**Dokumen**
>>>

Selain prosedur ini, UU Administrasi Pemerintahan juga mensyaratkan agar setiap Keputusan harus diberi alasan pertimbangan yuridis, sosiologis, dan filosofis yang menjadi dasar penetapan keputusan (Pasal 55), termasuk pencabutan IUP. Bahkan dalam Pasal 46 UU ini diatur bahwa pejabat pemerintahan harus memberikan sosialisasi kepada pihak-pihak yang terlibat mengenai dasar hukum, persyaratan, dokumen, dan fakta yang terkait sebelum menetapkan dan/atau melakukan keputusan.

<<<

**Daftar Tugas**
- a) Salin bagian dokumen tentang UU Administrasi Pemerintahan mulai dari "Selain prosedur ini, UU" sampai "dan/atau melakukan keputusan.".
- b) Berdasarkan dokumen, jelaskan mengapa pencabutan IUP juga harus disertai alasan pertimbangan yuridis, sosiologis, dan filosofis.

**Bahan yang Disediakan**

>>>

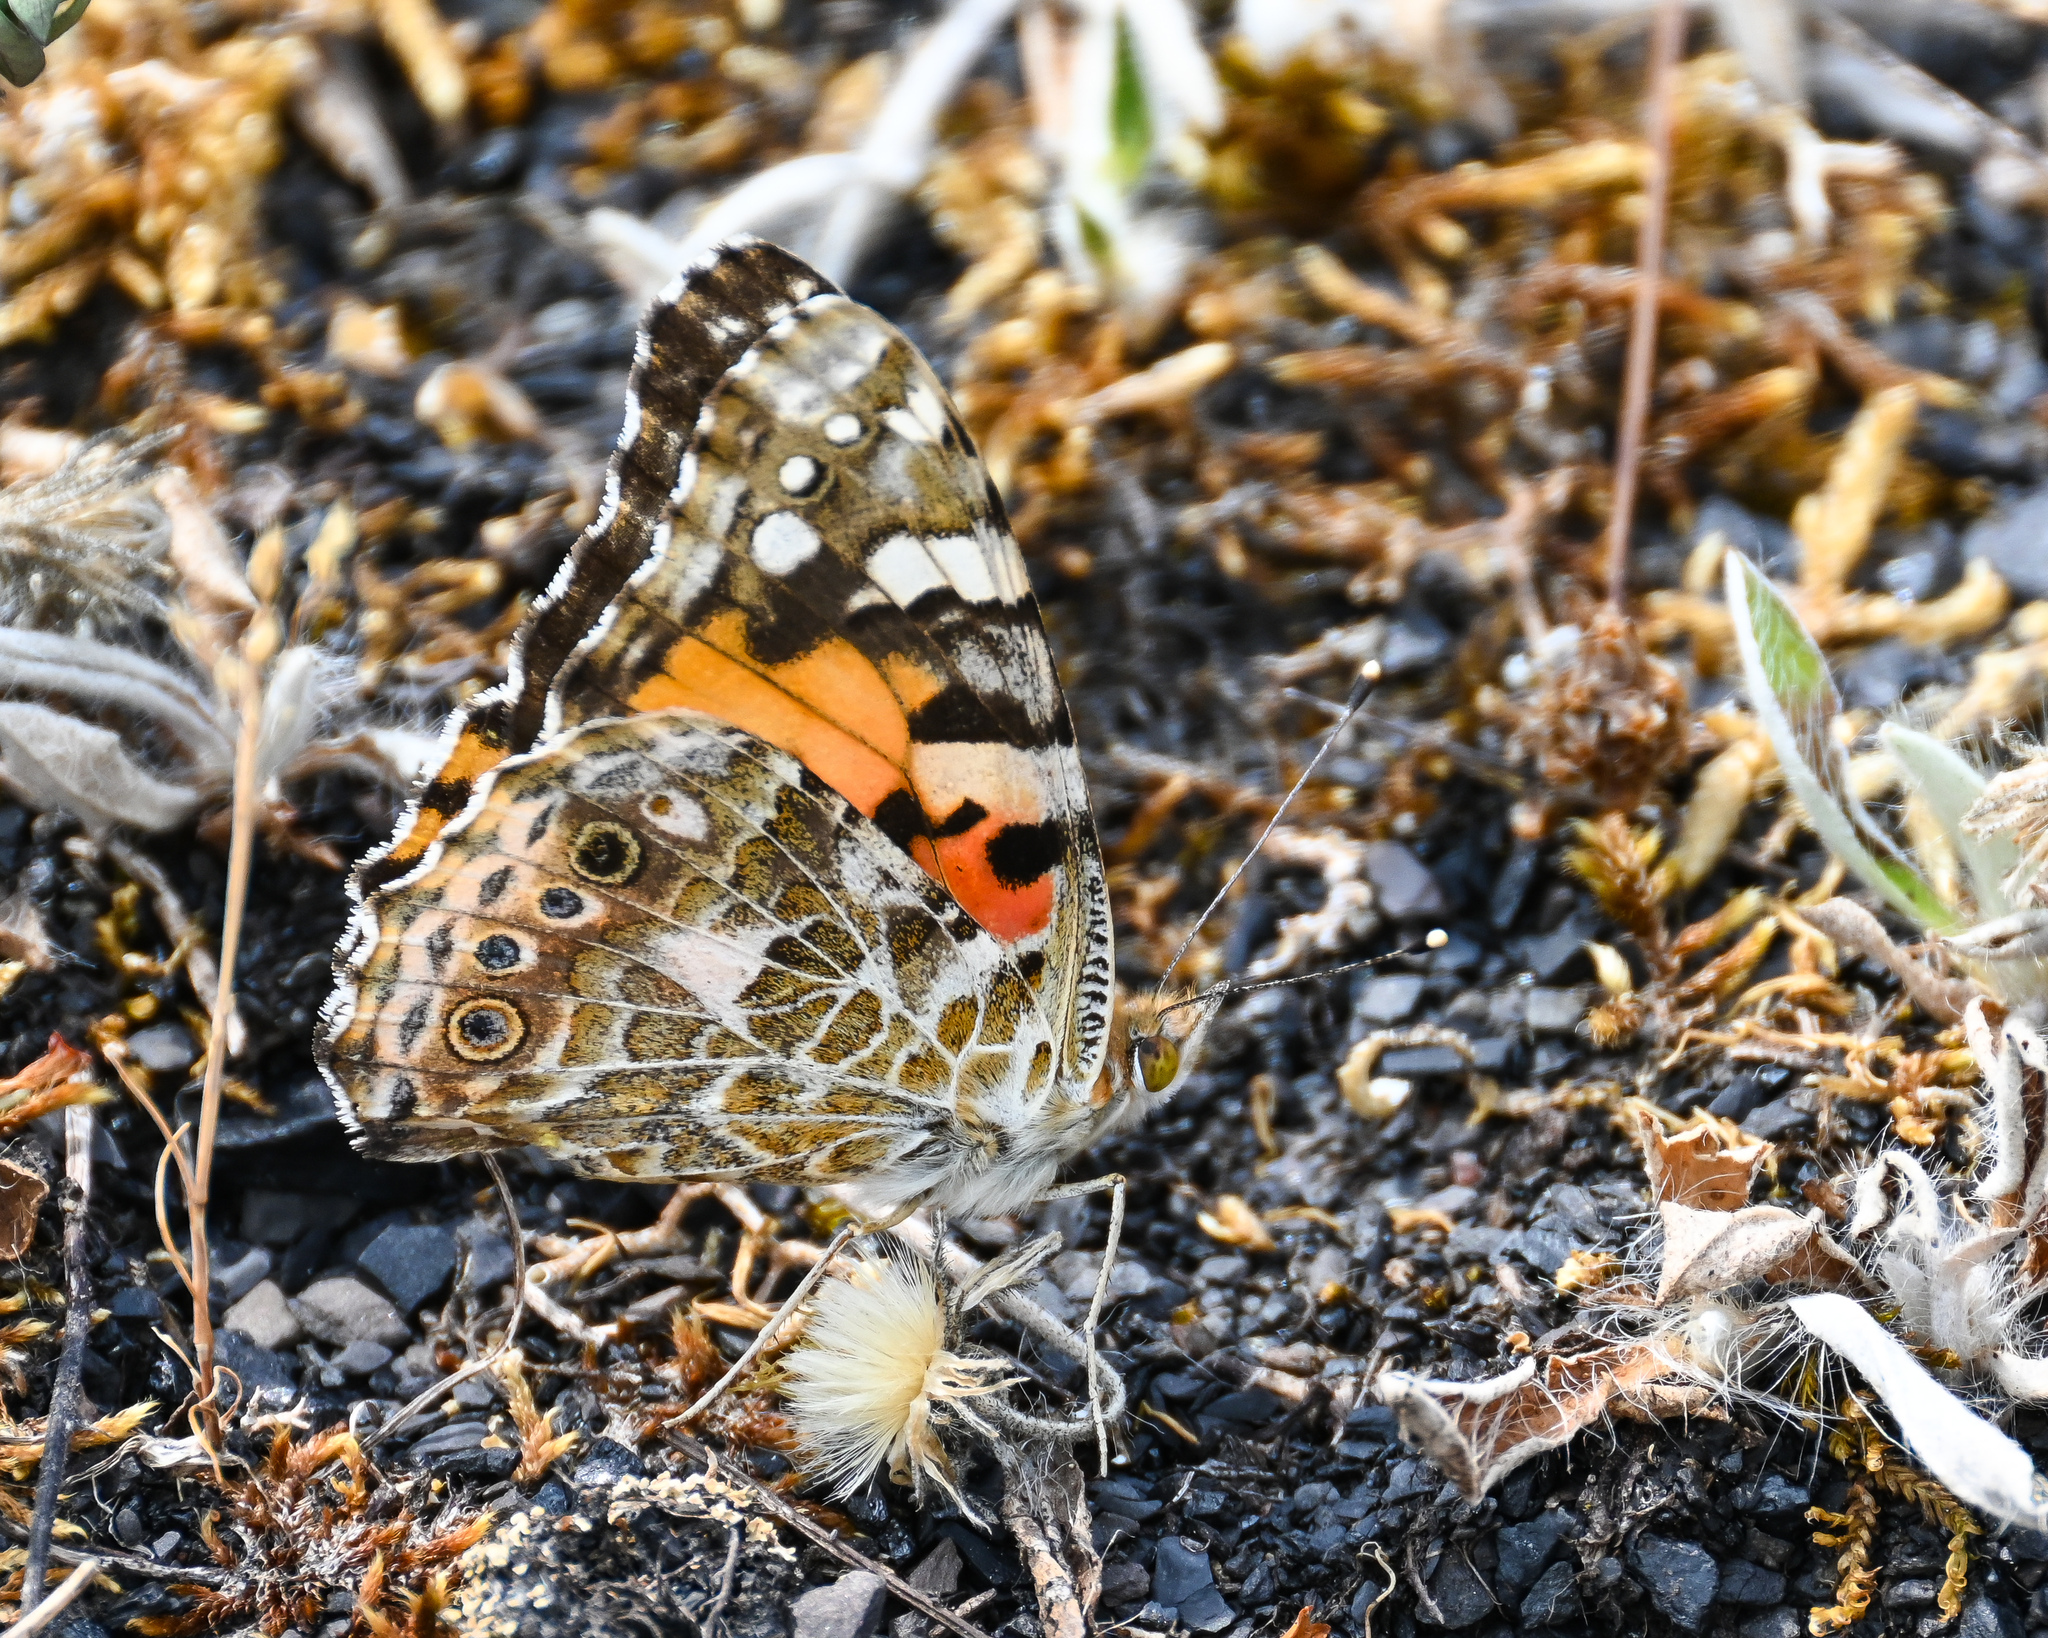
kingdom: Animalia
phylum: Arthropoda
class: Insecta
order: Lepidoptera
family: Nymphalidae
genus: Vanessa
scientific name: Vanessa cardui
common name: Painted lady
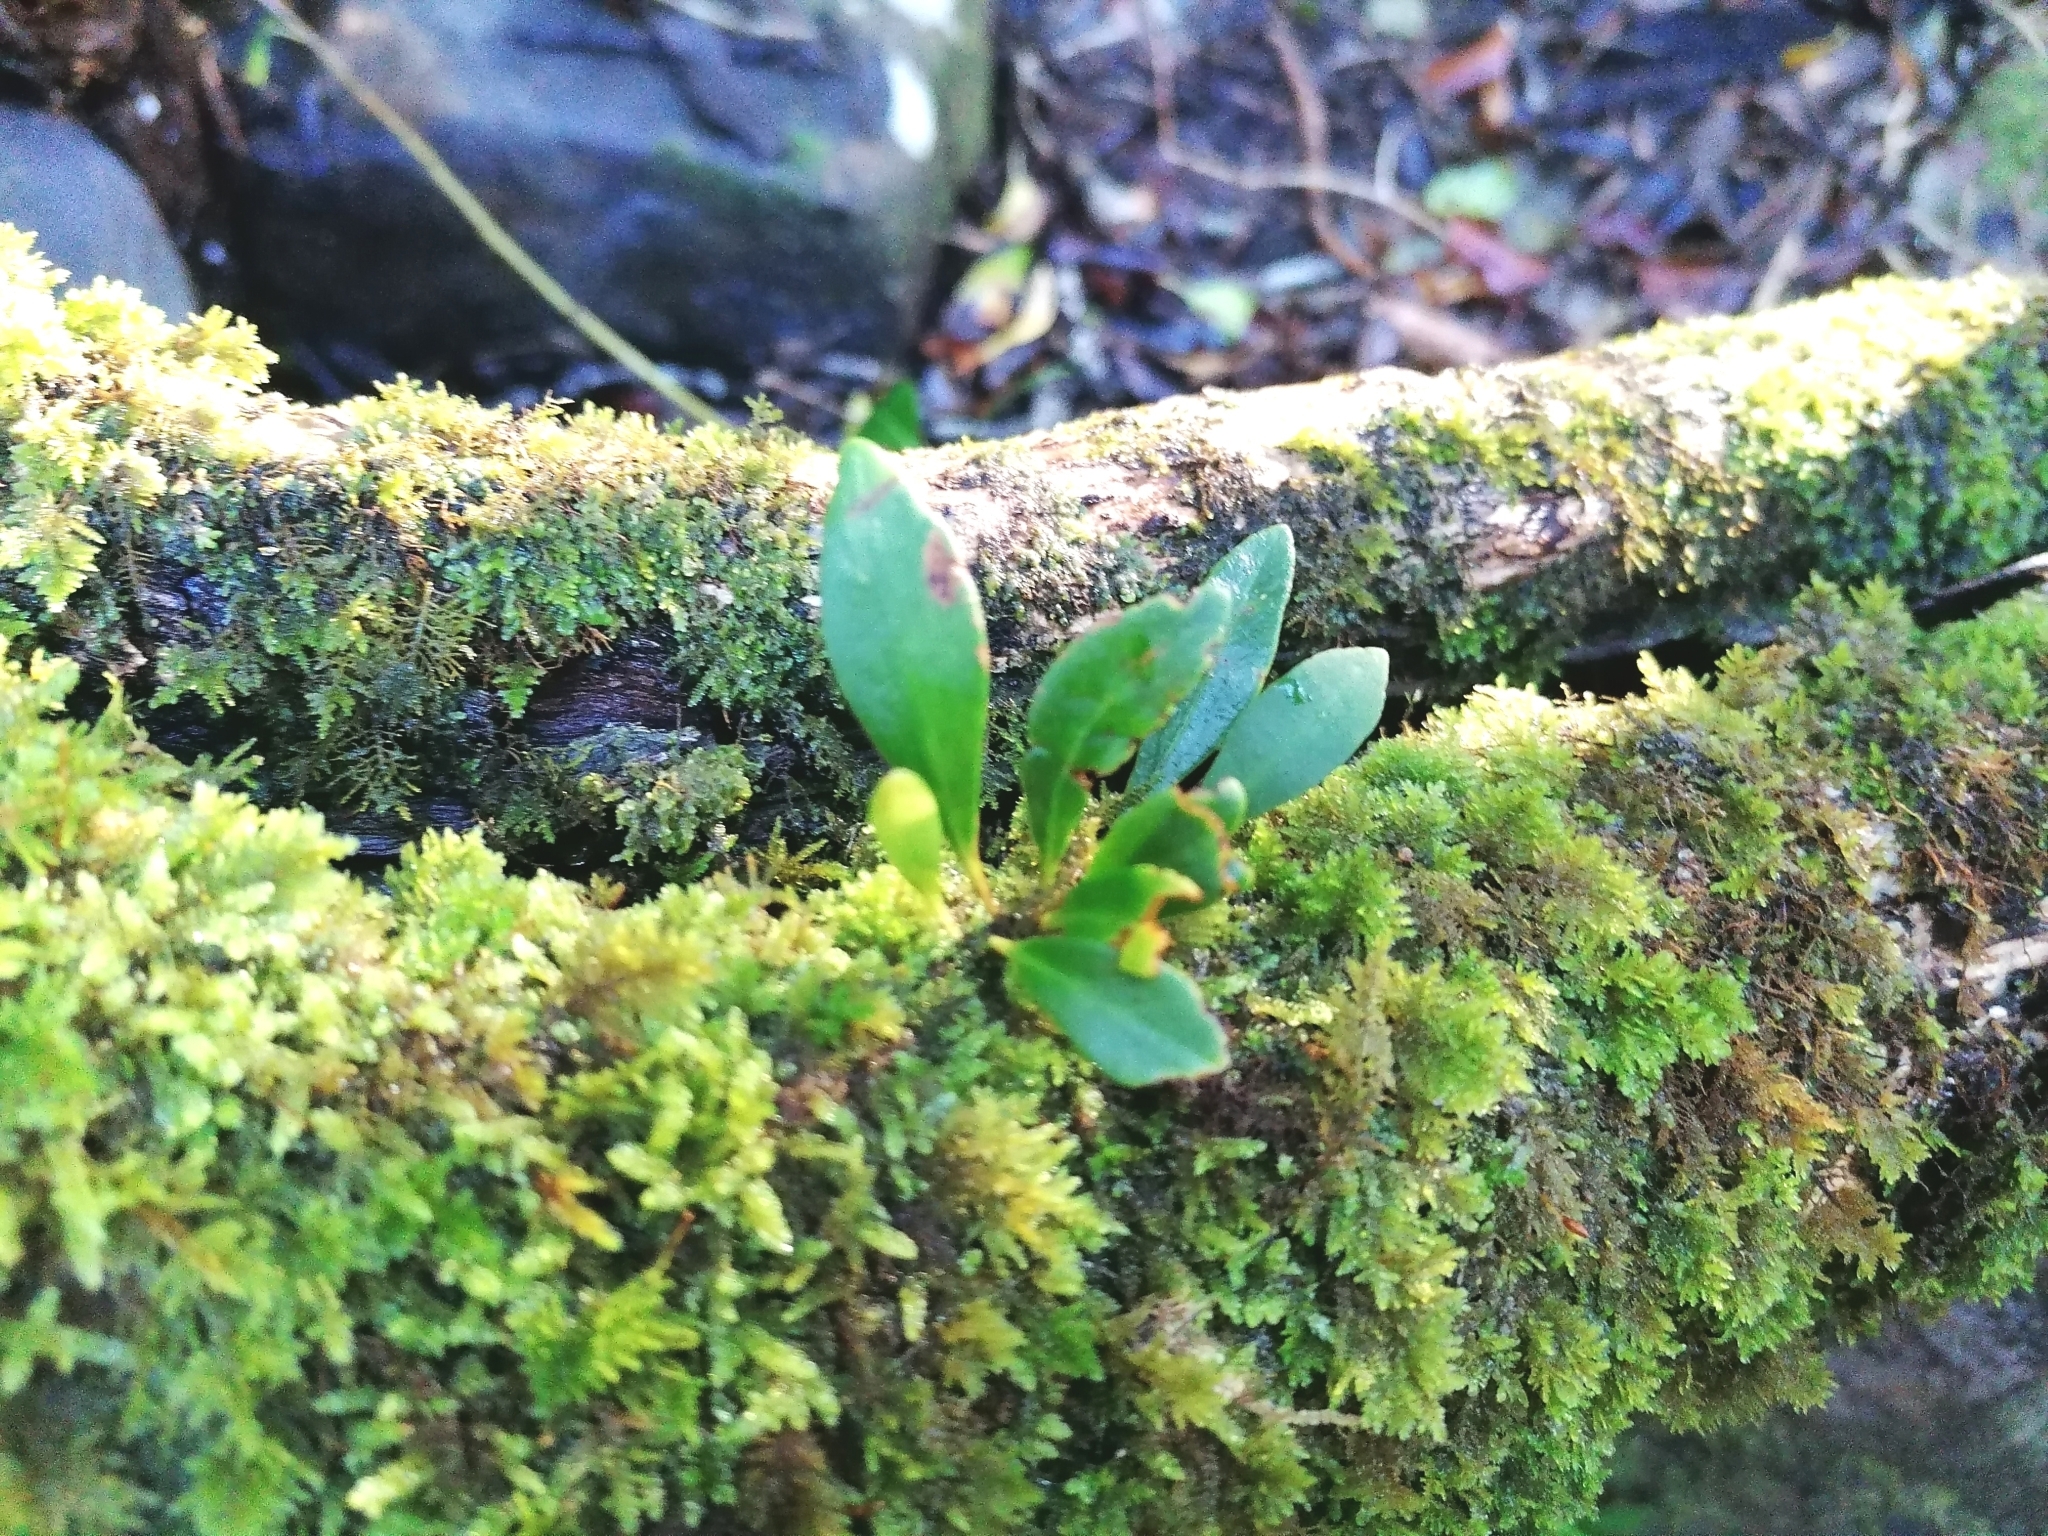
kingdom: Plantae
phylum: Tracheophyta
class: Polypodiopsida
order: Polypodiales
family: Polypodiaceae
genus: Pleopeltis
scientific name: Pleopeltis macrocarpa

<<<

**Jawaban Berurutan**
- a)
Selain prosedur ini, UU Administrasi Pemerintahan juga mensyaratkan agar setiap Keputusan harus diberi alasan pertimbangan yuridis, sosiologis, dan filosofis yang menjadi dasar penetapan keputusan (Pasal 55), termasuk pencabutan IUP. Bahkan dalam Pasal 46 UU ini diatur bahwa pejabat pemerintahan harus memberikan sosialisasi kepada pihak-pihak yang terlibat mengenai dasar hukum, persyaratan, dokumen, dan fakta yang terkait sebelum menetapkan dan/atau melakukan keputusan.

- b) Pasal 55 UU Administrasi Pemerintahan mensyaratkan setiap Keputusan diberi alasan pertimbangan yuridis, sosiologis, dan filosofis sebagai dasar penetapannya. Pencabutan IUP termasuk dalam Keputusan tersebut, sehingga syarat itu juga berlaku baginya.